A name can accomplish the requisite distinctive qualities in two primary ways: 1) by being an extremely unusual name (unfortunately Plamondon is probably not an unusual enough name, however, a name like “Beezow Doo-Doo Zopittybop-Bop-Bop (the name of a man arrested last week in Madison, Wisconsin) likely will suffice); or 2) by continuously using your name in commerce so that it acquires “secondary meaning.”

Because changing your name to Beezow Doo-Doo Zopittybop-Bop-Bop is impractical for most of us, those with less unusual monikers must use their name in commerce until the mere mention of their name causes a person to immediately identify that name with them. While this condition likely already exists for people like Sarah Palin who seek registration of their name, it may be much more difficult for the “John Jones” and “Steve Smiths” of the world.

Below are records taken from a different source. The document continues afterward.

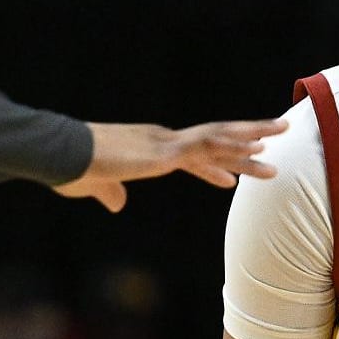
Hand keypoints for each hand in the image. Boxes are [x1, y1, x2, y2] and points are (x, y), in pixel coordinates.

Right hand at [56, 119, 287, 212]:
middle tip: (279, 134)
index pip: (191, 156)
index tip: (234, 178)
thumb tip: (118, 204)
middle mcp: (162, 140)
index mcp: (149, 148)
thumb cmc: (71, 168)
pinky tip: (254, 147)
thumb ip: (109, 193)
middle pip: (214, 140)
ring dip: (250, 140)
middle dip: (247, 139)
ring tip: (280, 138)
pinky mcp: (163, 152)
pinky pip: (206, 147)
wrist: (59, 154)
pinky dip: (231, 147)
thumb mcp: (94, 185)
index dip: (215, 167)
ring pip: (218, 139)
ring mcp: (165, 144)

Blue Ivy is probably a sufficiently distinct name capable of supporting a trademark registration. Beyond its distinctive qualities as a name, the fact that Blue Ivy’s parents are (apparently) superstars makes it seem likely that Ms. Blue Ivy could successfully prosecute an application for trademark registration of her name (assuming she was old enough to sign the application). In the event, however, there proves to be myriad individuals whose parents have blessed them with the name “Blue Ivy,” causing the name to lose the required level of distinctiveness to satisfy the Patent and Trademark Office, Ms. Blue Ivy may also be successful in trademarking her name if she follows in the footsteps of her famous parents, such that her name acquires the requisite distinctive qualities by becoming synonymous with her person. In the meantime, we can add this to the list of questions for expecting parents to ponder when selecting a name of their new bundle of joy.